Reste, enfin, une troisième catégorie d’actes, qui intéresse directement l’arrêt commenté. Il s’agit des actes pris par les bureaux ou les présidents des assemblées parlementaires dans le cadre de la gestion interne de leur assemblée respective. Ces actes ne doivent être confondus ni avec les actes législatifs ni avec les actes de gouvernement. Ils ne constituent pas des actes législatifs puisqu’ils ne peuvent être rattachés à la conduite de la procédure d’adoption des lois. Ils ne constituent pas non des actes de gouvernement car ils sont purement internes aux assemblées alors que la catégorie évoquée tend plutôt à recenser les actes qui mettent en cause les relations entre pouvoirs constitutionnels.
Le refus de contrôler les actes parlementaire est ancien. On peut le faire remonter à l’arrêt CE 15 novembre 1872, Carrey de Bellamare. Le Conseil considère que ces actes se situent en dehors du « domaine de l’appréciation des tribunaux ». On peut ainsi mentionner, parmi eux, les décisions de réglementation de l’accès du public aux salles des débats (CE, 24 novembre 1882, Merly). Le Conseil d’État juge qu’un rapport d’enquête parlementaire n’est pas un acte administratif (CE 30 mars 2001, Association du Vajra Triomphant ). L’élection de deux membres de l’Assemblée à siéger au Parlement européen n’est pas non plus susceptible de recours (CE 22 mai 2012, Dupré). Le contentieux des pensions est également exclu de prétoire (CE 27 mars 1996, Antagnac).

---+---

• Travail à réaliser:
(a) D'après l'extrait choisi, à quel arrêt peut-on faire remonter le refus de contrôler les actes parlementaires ?
(b) Recopiez, s'il vous plaît, l'extrait choisi en commençant à « Reste, enfin, une » et en terminant à « entre pouvoirs constitutionnels. ».

Enregistrements contenus dans un jeu de données:
---+---

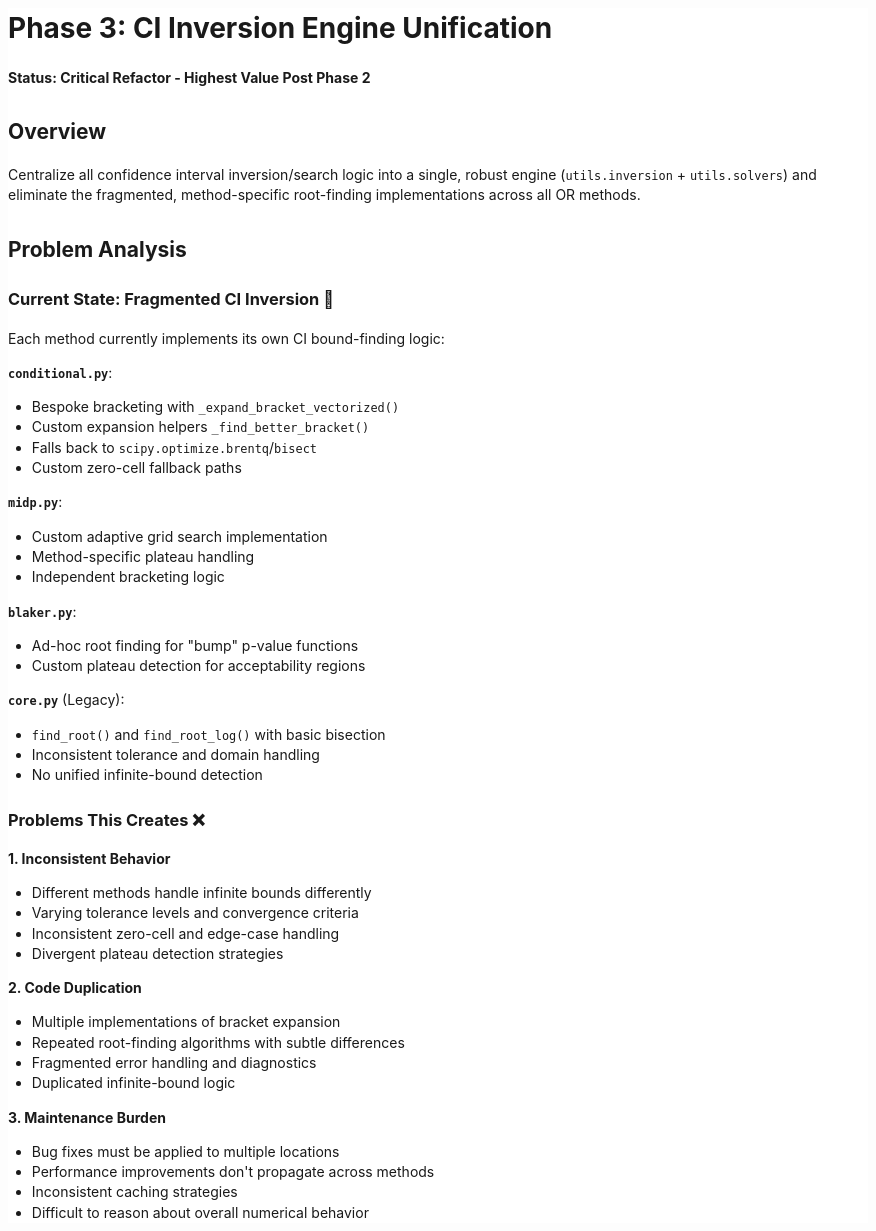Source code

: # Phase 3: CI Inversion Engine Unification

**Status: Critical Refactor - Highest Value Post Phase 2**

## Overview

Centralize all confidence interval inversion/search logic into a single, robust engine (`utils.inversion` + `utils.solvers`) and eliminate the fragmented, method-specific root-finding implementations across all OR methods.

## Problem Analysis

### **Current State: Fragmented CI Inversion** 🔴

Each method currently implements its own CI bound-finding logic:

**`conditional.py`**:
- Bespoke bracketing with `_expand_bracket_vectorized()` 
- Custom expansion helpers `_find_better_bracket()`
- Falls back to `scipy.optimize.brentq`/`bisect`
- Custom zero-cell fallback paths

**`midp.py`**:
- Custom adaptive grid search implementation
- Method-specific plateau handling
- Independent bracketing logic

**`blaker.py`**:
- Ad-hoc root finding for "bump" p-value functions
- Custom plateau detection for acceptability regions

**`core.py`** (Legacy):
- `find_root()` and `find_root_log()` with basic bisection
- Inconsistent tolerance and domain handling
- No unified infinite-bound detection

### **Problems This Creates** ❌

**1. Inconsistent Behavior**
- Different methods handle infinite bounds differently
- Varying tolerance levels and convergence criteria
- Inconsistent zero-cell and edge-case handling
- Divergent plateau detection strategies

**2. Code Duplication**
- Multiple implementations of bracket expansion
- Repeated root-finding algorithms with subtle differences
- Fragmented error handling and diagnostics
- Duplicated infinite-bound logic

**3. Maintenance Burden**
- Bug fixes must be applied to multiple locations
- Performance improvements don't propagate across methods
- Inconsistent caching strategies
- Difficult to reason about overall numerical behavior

---+---

• Résultats des tâches:
(a) À l'arrêt CE 15 novembre 1872, Carrey de Bellamare.

(b)
Reste, enfin, une troisième catégorie d’actes, qui intéresse directement l’arrêt commenté. Il s’agit des actes pris par les bureaux ou les présidents des assemblées parlementaires dans le cadre de la gestion interne de leur assemblée respective. Ces actes ne doivent être confondus ni avec les actes législatifs ni avec les actes de gouvernement. Ils ne constituent pas des actes législatifs puisqu’ils ne peuvent être rattachés à la conduite de la procédure d’adoption des lois. Ils ne constituent pas non des actes de gouvernement car ils sont purement internes aux assemblées alors que la catégorie évoquée tend plutôt à recenser les actes qui mettent en cause les relations entre pouvoirs constitutionnels.